Now, I get it when we name streets and roads. They're the capillaries of our communities, the asphalt arteries that lead us home, to work, to that ridiculously good taco truck, or to the park where we scraped our knees as kids. Whether you grew up on a dusty country lane or a bustling city block, those streets carry stories. They have names, not numerical codes, because they're woven into the fabric of our lives. They're special. They hold emotional weight.
But highways? Interstates? Who, in the name of all that is walkable, lives on a highway?
The practice of giving these concrete behemoths names – the "Ronald Reagan Freeway," the "Martin Luther King Jr. Expressway," the "Some Obscure Politician Bypass" – always feels a bit forced, doesn't it? It's usually a thinly veiled attempt to inflate the ego of some political figure, perhaps a truly deserving one, but rarely someone who had anything (beyond passing the funding bill) to do with the actual construction or daily experience of that highway. Because, let's be honest, no one did. People don't grow up on highways. They're not special.
And trying to infuse some kind of emotional connection into them by slapping on a name instead of an appropriate alphanumeric code? That's just a cynical attempt to get us to "identify" with these concrete monstrosities, especially those that slice and dice our urban landscapes. It's a psychological sleight of hand, trying to distract us from identifying them for what they often are: destructive elements inside the city. They sever communities, create noise pollution, and prioritize speed over human scale. Yet, here we are, expected to feel warm and fuzzy about the "Governor So-and-So Memorial Parkway."
This curious case of mistaken identity extends, quite ironically, to the very vehicles that traverse these named non-places. Turn on the TV, open a magazine, or scroll through your feed, and you'll see cars being advertised and discussed as if they're extensions of your soul. Your car, they whisper, shows your "personality," your "individuality." You're rugged. You're sleek. You're adventurous. You're… a mass-produced product rolling off an assembly line, indistinguishable from the other 50,000 made that week, over which you had virtually no control.
Isn't it a bit ridiculous? Your personality, your individuality, isn't something that comes pre-packaged with heated seats and a panoramic sunroof. It's something that truly comes alive in the "eye of the beholder." It's forged in the nuanced dance of human interaction. Your personality isn't created in a vacuum; it appears in the minds of the people you interact with.
And here’s the kicker: you interact with far, far more people when you're walking down a bustling street, waiting for a bus, sharing a train car, or even just biking past a cafe, than you ever do cocooned in your metal bubble. Those chance encounters, the shared glances, the accidental conversations, the subtle navigation of public space – that's where your personality and individuality truly shine and are perceived.

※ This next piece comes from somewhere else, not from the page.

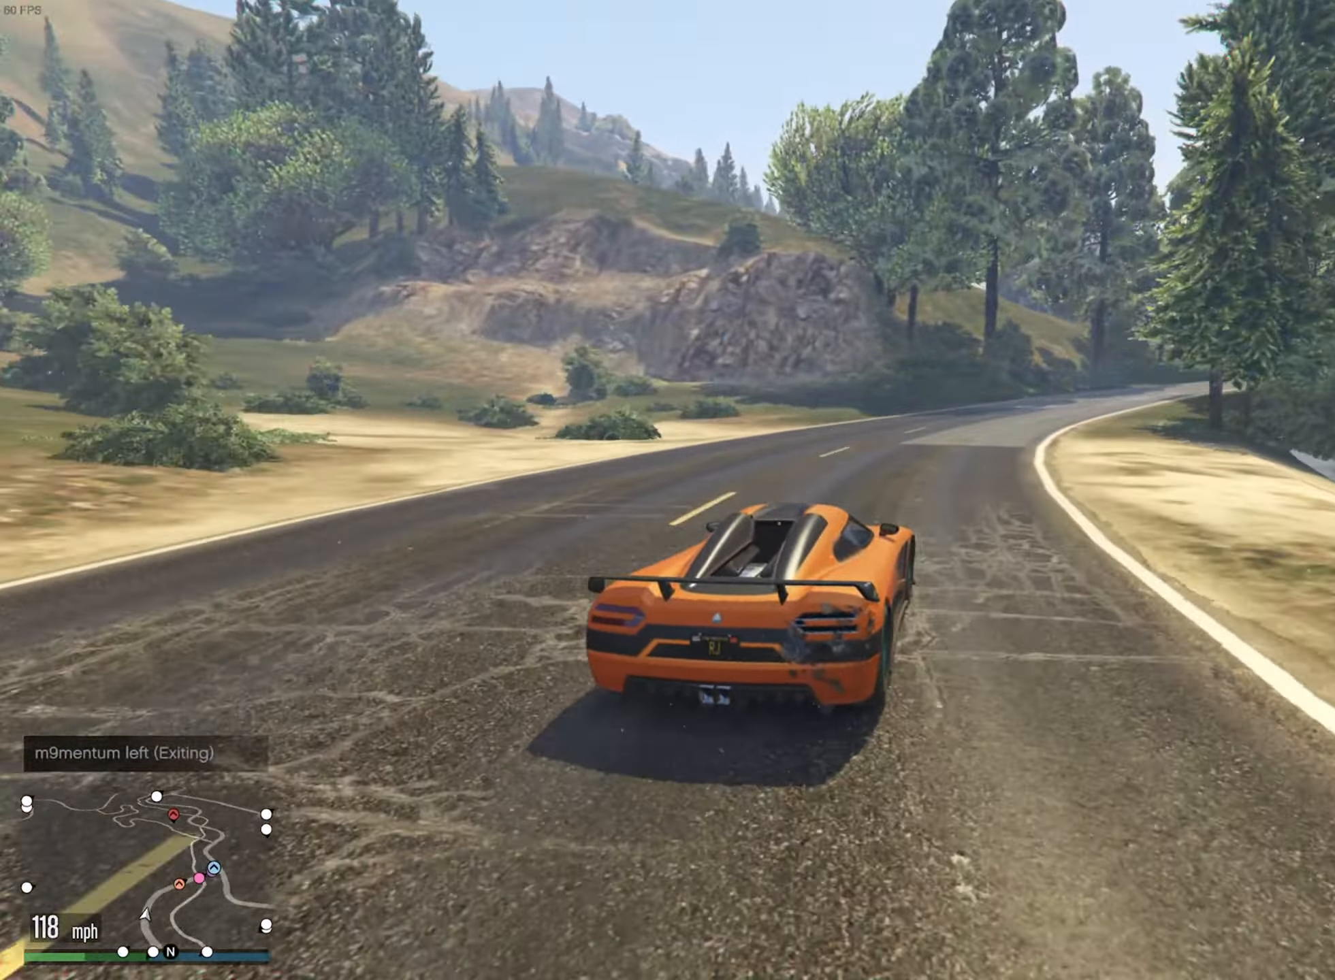
{"buttons": ["R2"], "left_stick": "down-right", "right_stick": "center", "events": [[83, "left_stick", "down-right"], [267, "left_stick", "center"], [367, "left_stick", "down-right"]]}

They've confused individuality with isolation inside that car. They sell us the myth of unique identity through a product that reinforces our separation, while simultaneously trying to humanize the very infrastructure that facilitates that separation. Perhaps it's time we peel back the layers of clever marketing and political posturing, and remember that true connection, and true personality, happens on the human-scaled streets, not the named highways that whisk us past them.